У женщины было спокойное, почти недвижимое овальное лицо в прямоугольной рамке гладко подстриженных волос с ровным локоном над глазами, оно напоминало что-то старинное, утончённое и застывшее, как лица далёких египтянок, шедших с опахалами за фараоном. Но глаза его жили, двигались и смеялись, большие загадочные глаза, блестевшие в полумраке, как у кошки. Одета она была в тёмное бархатное платье, которое проходило узкой полоской через одно, свеем оголённое плечо.
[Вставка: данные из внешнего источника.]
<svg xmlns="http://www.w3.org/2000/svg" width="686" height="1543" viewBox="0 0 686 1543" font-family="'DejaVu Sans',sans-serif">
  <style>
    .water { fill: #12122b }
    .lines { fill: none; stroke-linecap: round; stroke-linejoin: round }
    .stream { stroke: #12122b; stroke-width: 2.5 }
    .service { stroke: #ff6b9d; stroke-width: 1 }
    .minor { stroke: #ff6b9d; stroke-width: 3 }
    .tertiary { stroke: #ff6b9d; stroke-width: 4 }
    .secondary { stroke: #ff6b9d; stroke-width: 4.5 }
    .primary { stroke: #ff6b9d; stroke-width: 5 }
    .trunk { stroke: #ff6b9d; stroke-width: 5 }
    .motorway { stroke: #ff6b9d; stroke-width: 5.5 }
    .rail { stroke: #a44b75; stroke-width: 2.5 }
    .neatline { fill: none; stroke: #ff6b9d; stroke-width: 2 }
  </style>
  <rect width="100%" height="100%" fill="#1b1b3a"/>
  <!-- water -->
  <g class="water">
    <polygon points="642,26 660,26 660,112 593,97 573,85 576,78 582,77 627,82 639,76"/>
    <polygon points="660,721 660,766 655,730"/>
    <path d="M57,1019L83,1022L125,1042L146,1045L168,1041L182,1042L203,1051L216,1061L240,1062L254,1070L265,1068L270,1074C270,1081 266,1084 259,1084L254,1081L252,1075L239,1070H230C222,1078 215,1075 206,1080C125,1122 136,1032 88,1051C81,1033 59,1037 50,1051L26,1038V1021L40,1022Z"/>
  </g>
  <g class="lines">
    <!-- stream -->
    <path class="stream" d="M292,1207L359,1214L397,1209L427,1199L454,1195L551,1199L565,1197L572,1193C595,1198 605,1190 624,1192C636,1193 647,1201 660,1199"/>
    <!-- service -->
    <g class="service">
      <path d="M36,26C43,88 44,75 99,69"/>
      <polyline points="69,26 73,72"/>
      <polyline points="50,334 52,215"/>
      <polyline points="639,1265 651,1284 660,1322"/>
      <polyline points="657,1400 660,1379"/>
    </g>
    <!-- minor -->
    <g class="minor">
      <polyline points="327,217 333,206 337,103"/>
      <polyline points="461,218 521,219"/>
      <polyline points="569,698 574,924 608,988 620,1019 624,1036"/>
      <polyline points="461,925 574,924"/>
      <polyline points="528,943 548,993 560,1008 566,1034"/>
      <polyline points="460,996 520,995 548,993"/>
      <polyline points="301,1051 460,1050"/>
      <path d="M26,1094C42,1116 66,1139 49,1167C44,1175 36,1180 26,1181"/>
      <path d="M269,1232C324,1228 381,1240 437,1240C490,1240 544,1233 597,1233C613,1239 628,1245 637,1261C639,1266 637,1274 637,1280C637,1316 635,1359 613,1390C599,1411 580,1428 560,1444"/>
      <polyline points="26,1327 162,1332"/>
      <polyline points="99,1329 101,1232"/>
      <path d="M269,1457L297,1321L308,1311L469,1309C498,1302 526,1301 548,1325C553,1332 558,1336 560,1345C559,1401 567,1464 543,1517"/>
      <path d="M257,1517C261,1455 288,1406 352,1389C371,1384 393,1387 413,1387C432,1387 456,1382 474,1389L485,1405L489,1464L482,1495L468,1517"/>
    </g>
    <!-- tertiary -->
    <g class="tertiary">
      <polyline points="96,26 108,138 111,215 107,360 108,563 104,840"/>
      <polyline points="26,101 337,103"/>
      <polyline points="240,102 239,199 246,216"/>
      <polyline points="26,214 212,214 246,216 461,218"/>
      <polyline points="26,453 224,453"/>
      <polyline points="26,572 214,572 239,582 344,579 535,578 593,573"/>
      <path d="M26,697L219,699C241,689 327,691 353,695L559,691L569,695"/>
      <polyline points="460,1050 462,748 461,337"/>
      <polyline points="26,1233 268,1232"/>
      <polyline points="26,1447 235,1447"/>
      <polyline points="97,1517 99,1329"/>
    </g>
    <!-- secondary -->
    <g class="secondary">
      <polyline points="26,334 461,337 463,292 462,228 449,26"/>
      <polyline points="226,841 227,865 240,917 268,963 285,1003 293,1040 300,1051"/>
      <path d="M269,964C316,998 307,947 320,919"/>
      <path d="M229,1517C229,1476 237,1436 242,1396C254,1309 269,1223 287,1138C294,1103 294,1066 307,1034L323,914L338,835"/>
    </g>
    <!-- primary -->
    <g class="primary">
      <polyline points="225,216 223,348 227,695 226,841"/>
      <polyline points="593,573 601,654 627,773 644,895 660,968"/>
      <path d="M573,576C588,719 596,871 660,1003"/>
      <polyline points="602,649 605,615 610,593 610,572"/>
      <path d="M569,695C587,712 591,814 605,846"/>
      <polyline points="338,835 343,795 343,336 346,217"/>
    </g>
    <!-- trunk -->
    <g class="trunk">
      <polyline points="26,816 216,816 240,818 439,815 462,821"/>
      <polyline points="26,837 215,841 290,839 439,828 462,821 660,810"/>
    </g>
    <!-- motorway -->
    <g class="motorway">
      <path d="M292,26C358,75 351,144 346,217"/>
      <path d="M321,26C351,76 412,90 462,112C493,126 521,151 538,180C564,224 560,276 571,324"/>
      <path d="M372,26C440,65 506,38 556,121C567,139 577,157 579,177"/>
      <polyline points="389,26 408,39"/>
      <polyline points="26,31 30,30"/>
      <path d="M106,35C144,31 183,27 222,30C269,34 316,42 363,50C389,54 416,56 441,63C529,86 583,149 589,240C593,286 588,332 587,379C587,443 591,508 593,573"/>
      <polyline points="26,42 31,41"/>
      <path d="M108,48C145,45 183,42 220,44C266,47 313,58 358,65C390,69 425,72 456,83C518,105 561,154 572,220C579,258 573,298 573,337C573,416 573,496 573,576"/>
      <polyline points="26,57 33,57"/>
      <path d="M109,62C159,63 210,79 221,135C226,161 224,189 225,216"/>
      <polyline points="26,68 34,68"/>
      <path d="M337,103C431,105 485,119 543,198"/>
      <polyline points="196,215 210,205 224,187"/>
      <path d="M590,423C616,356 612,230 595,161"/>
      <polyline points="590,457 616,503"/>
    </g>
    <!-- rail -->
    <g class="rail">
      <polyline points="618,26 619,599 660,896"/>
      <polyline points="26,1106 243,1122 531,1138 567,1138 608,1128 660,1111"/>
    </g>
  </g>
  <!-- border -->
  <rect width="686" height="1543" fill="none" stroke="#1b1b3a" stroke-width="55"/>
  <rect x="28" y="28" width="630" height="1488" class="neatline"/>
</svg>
Хозяйка вышла. Степан отодвинул кресло и сел против неё, между двумя мужчинами, и, не ожидая, пока разговор возобновится вновь, прерванный его появлением, непринуждённо сказал:

— Можно подумать, что тут фотографическая лаборатория.

— Нам как раз и недоставало фотографа, — ответила женщина низким контральто.

По этим словам и смеющейся интонации он понял, что понравился.

— Я, Рита, тоже фотограф, — отозвался сосед слева, женоподобный юноша.

Этот ответ показал Степану, что дела этого юноши очень шатки.

— А я фотограф-спец, — заявил он.

И спокойно, уверенно добавил, что он — писатель, а искусство его заключается в фотографировании душ.

— Только душ? — спросила она.

— Дорога к душе идёт через тело, — ответил он вычитанным парадоксом.

Разговор зашёл о литературе, и Степан, закурив, умело вёл его. Конечно, ни один из присутствовавших не мог превзойти его в знании предмета и уверенности суждений.

Женоподобный юноша не выдержал и исчез. В комнату проникали густые звуки фокстрота, оседая па ковре, мебели и растениях увядшими лепестками огромного увядшего цветка. В светлом просторе дверей мелькали фигуры, и некоторые, переступая порог, нарушали священное затишье резким шорохом обуви. Степан говорил о литературе современной, своей и чужой, декламировал стихи любимых поэтов, чтобы навеять прекрасной Рите чувство и желание любви, чтобы притянуть к себе её оголённые руки, смуглые и обольстительные под тусклым светом красной лампочки. Иногда она останавливала на нём свой блестящий взор, который намекал на понимание и согласие, и тогда юноша чувствовал глухое и горячее кипение крови.